## Text for analysis
——
Repurposed endogenous virus-like vesicles mediate dendritic cell long-range antigen presentation and T-cell activation for enhanced cancer vaccination

Dendritic cells (DCs) can process patient-derived antigens to generate extracellular vesicles (DEVs) vaccines, which can be personalized and rapidly adapted to the evolving antigenic profile in chronic diseases. These DEVs present antigens and stimulate T cell responses, but their clinical efficacy is limited by poorly understood mechanisms. This study reveals how DCs incorporate ancient viral genes to produce endogenous virus-like vesicles (VLVs) that enable long-range T cell communication. Overexpressing a viral capsid protein Arc and a capsid-stabilizer substantially boosted DEVs’ antigen-presentation capabilities and immune responses, whereas Arc-deficient DEVs failed to generate specific immune memory. Proteomic analysis revealed that engineered virus-like vesicles (eraVLVs) enhance antigen presentation on MHC-I, recruit viral proteins for direct T cell interaction, and act as built-in adjuvants to boost broad immune responses. Using a cancer vaccine platform independent of model-specific antigens, we demonstrated robust and broad anti-cancer efficacy, with eraVLVs substantially extending median survival.
——
## Assignment
Answer these questions from the abstract on dendritic cell virus-like vesicles.
(a) Which viral capsid protein was overexpressed along with a capsid-stabilizer?
(b) What did Arc-deficient DEVs fail to generate?
(c) On what do eraVLVs enhance antigen presentation?
Work only from the abstract above.
——
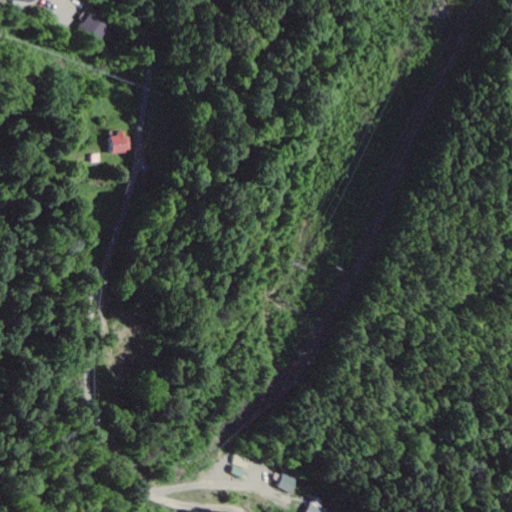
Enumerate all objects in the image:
building: (20, 0)
building: (95, 27)
building: (119, 143)
road: (94, 298)
building: (291, 481)
building: (320, 507)
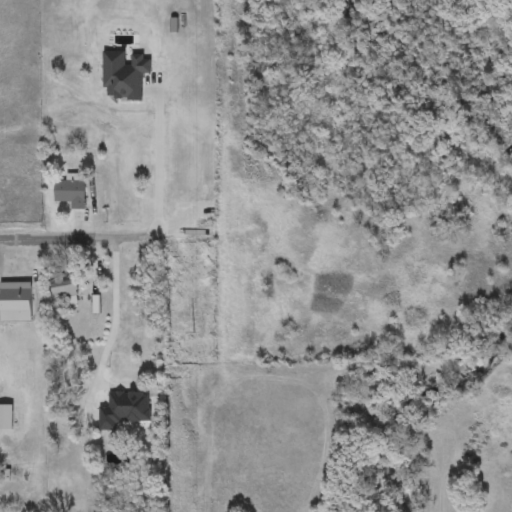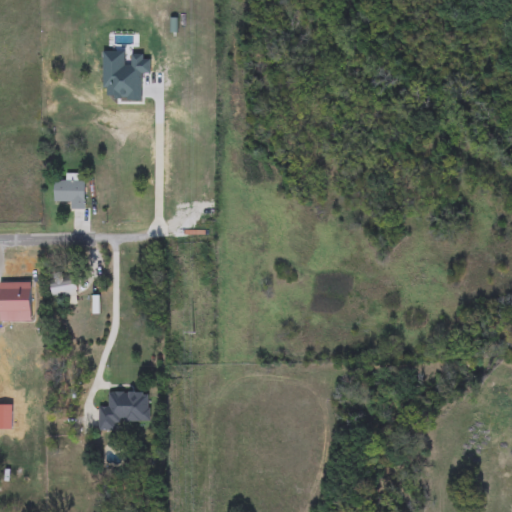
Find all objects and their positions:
building: (70, 194)
building: (71, 194)
road: (158, 211)
road: (46, 238)
building: (62, 287)
building: (63, 288)
road: (113, 328)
——
## Answer to this problem
(a) Arc
(b) Specific immune memory
(c) MHC-I